Render a word by joining the per-character glyphs side-by-side with no spacing between letters, producing one multi-row grid, then convert that grid to symbols (0 becomes ., 1 becomes #). Concatenate the binary rows of every glyph first, then convert. Return the rendered picture as a list of strings.

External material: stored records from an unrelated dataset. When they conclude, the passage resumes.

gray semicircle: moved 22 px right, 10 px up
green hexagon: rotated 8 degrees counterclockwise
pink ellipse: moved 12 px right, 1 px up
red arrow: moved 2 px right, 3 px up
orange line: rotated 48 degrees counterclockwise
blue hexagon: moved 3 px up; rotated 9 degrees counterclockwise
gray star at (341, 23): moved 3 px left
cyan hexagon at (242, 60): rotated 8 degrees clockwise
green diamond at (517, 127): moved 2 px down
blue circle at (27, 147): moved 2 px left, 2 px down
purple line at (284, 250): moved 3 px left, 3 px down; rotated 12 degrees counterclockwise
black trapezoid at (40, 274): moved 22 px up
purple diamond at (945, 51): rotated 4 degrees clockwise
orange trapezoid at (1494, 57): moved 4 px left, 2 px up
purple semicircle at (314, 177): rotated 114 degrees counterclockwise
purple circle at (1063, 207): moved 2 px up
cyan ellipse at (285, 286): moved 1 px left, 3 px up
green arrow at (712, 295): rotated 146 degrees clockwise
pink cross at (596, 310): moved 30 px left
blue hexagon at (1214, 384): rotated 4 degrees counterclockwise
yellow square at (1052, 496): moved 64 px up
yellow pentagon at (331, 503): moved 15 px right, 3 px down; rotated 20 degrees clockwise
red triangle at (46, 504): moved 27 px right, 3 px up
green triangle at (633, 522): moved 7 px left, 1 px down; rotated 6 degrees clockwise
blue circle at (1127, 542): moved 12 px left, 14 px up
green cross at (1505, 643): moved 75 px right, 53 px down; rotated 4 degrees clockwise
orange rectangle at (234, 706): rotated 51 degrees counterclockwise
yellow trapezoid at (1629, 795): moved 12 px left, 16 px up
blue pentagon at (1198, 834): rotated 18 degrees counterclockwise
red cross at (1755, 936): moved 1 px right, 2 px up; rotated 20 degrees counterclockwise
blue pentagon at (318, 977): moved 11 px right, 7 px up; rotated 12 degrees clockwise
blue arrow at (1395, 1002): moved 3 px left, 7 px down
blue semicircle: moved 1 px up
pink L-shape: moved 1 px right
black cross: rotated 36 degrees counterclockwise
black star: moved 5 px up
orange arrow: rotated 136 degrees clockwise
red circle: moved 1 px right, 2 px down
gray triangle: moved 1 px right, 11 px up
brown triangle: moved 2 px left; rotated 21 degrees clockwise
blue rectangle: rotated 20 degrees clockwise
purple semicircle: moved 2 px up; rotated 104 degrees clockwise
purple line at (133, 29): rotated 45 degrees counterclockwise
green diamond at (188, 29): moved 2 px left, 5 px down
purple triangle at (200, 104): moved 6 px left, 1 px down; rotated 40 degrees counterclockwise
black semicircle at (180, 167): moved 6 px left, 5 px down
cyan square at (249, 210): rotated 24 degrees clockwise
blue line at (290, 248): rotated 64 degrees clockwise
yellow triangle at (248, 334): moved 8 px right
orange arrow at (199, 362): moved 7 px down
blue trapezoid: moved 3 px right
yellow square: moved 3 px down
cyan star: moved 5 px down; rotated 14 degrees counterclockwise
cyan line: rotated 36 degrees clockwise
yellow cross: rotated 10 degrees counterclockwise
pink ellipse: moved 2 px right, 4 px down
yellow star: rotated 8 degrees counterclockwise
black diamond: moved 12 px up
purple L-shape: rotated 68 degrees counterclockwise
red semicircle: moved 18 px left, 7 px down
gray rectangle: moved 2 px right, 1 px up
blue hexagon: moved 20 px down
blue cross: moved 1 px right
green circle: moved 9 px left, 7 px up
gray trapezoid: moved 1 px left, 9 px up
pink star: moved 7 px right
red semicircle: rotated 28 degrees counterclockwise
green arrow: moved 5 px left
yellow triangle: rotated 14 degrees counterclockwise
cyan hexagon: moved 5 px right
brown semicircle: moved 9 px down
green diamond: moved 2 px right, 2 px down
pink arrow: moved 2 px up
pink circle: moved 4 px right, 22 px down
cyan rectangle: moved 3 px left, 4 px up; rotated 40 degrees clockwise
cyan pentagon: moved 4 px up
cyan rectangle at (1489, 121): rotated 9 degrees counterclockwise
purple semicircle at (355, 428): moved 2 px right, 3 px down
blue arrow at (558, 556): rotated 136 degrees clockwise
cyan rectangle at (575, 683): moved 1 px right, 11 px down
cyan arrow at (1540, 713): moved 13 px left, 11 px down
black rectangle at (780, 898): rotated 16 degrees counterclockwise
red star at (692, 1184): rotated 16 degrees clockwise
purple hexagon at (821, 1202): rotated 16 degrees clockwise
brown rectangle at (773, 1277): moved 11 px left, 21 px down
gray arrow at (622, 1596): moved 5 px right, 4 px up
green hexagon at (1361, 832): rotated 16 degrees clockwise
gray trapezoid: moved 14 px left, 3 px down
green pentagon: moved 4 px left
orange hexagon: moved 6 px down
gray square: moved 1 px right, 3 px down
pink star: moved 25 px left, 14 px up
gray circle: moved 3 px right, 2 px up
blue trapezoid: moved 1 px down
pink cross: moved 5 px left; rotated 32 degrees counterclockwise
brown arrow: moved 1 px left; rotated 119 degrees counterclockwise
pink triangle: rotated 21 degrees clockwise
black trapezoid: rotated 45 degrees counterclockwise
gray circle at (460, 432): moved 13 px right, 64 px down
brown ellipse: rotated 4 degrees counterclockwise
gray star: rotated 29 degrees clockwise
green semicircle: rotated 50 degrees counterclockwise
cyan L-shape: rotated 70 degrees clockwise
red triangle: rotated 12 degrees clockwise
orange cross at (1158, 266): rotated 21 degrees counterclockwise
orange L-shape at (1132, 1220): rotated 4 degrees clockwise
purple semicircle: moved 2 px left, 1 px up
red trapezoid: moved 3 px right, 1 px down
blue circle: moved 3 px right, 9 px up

An empty text returns an empty list. The output height equals the height of the glyphs in the font.

Font encoding for this problem: font is a String[] where each entry is "name:row1|row2|...|rowH" — the character name, a colon, then the glyph's binary rows separated by |. For example, the glyph for H with rows 10001,10001,11111,10001,10001 is encoded as "H:10001|10001|11111|10001|10001".

Examples

01 · Example 1

text = "HI"
font = ["H:10001|10001|11111|10001|10001", "I:111|010|010|010|111"]
return = ["#...####", "#...#.#.", "#####.#.", "#...#.#.", "#...####"]

The H glyph (width 5) and I glyph (width 3) are concatenated flush row-by-row. Row 0 is 10001+111 = 10001111 -> #...####. Row 2 is 11111+010 = 11111010 -> #####.#. and so on. There is no spacing between the letters.

02 · Example 2

text = ""
font = ["H:10001|10001|11111|10001|10001", "I:111|010|010|010|111"]
return = []

An empty word produces an empty rendered picture.

Constraints

Every character in text has a glyph entry in font.
All glyphs in the font share one height; widths may differ.
Concatenate glyph rows with no inter-letter spacing, then map 0 to . and 1 to #.
An empty text returns [].
Font entries are "name:row1|row2|...".